TEXT PROVIDED:
□ □ □ □ □


Wouter:
Right. Yeah, so I think in the beginning, because most of my work was involving Facebook, there was a lot of demand for the marketing use case, the sales use case, like getting cold leads to convert and to some extent also customer service. Then when the enterprise-level companies jumped in, the customer service field became much bigger. I think now today, that's still the major use case for most conversational AI. But now with the LLMs and all the generative AI functionality that we have, the possibilities have become so much bigger. There are so many more use cases that can successfully or let's say an acceptable level of quality be implemented or be used.

Wouter:
Right now, I'm getting all kinds of stuff in, so it can be like fine-tuning for reading Excel sheets, fine-tuning for creating posts on LinkedIn, but also still the follow-up of let's say the fall-backs on the traditional NLP bots where traditionally it would say, "Oh, sorry, I don't know that." We now often use LLMs to fill in those gaps and pull from the company website or company knowledge base to answer even those questions better than they could ever before.

Larry:
That's right. You're just reminding me, I kind of phrased it as an either/or an evolution in development, but we haven't left the old stuff behind. Like you just said, you're still the fallback if an LLM or another agent fails. You have just a bigger palette of conversational tools to work with, it sounds like. Is that accurate?

Wouter:
Yeah, definitely. Definitely. And that makes my job so interesting because we started with the rule-based stuff and then NLP came in and then we thought like, well, now it's getting really interesting and a little bit difficult. Now we're at a stage where we have these LLMs that produce or don't produce the output that we expect with all kinds of hallucinations and technical challenges, which I think make my job so much more interesting, but also more challenging in a way because you need to explain to everyone what every bit of tech does and make sure that the clients who are actually using it understand why we're using that tech so that they can also explain to their stakeholders why things work or why they don't work.

Larry:
When we talked a couple of weeks ago... Oh, I'm sorry. You were going to say something?

□ □ □ □ □

Stored records:
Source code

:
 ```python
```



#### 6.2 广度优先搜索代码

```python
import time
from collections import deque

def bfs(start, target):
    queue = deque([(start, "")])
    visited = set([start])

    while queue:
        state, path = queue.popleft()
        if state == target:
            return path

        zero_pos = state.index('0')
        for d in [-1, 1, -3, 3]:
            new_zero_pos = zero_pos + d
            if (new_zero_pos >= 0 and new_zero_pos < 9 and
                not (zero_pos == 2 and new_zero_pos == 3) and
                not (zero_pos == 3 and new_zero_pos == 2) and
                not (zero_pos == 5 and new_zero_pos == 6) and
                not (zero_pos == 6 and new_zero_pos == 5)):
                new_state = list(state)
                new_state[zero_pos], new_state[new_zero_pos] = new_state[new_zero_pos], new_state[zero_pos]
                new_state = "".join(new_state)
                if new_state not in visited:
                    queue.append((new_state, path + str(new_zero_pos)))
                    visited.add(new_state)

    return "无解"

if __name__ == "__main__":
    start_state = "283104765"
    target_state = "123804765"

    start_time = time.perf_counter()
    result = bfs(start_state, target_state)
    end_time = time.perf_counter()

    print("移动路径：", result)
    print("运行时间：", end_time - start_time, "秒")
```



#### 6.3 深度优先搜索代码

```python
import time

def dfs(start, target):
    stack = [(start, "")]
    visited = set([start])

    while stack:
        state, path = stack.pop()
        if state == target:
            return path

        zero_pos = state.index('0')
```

□ □ □ □ □

TASK ITEM A:
In the conversational AI interview, which use cases does Wouter say were in demand in the beginning?
TASK ITEM B:
Write what comes next in the conversational AI interview, picking up right after Larry's last line.

WRITTEN ANSWER A:
- Marketing
- Sales (getting cold leads to convert)
- Customer service

WRITTEN ANSWER B:
Wouter:
Yeah, yeah, no, go ahead. I can keep talking for ages about this stuff. I'm actually trying-

Larry:
I'd love to circle back to something we talked about a couple of weeks ago when we were preparing for this. One of the implications of that, what you just said, this evolution of the tooling, you go from rules-based, like it's all guardrails all the time in a system like that to NLP, which has intense understanding and all those utterance magic to these crazy hallucinating LLMs. I mean, I'm exaggerating of course there, but there's been an evolution in that practice. One of the big things that comes up just every conversation and every conference and event I go to is the importance of trustworthiness and authentic, because these things are conversational.

Larry:
They sound like a human, but it's not always authentic sounding. So there's this sort of combination of things, at least I conflated them in my mind, this notion of authenticity and trustworthiness. Can you talk about how you instill those kinds of... How do you help people trust these experiences as you're navigating them through?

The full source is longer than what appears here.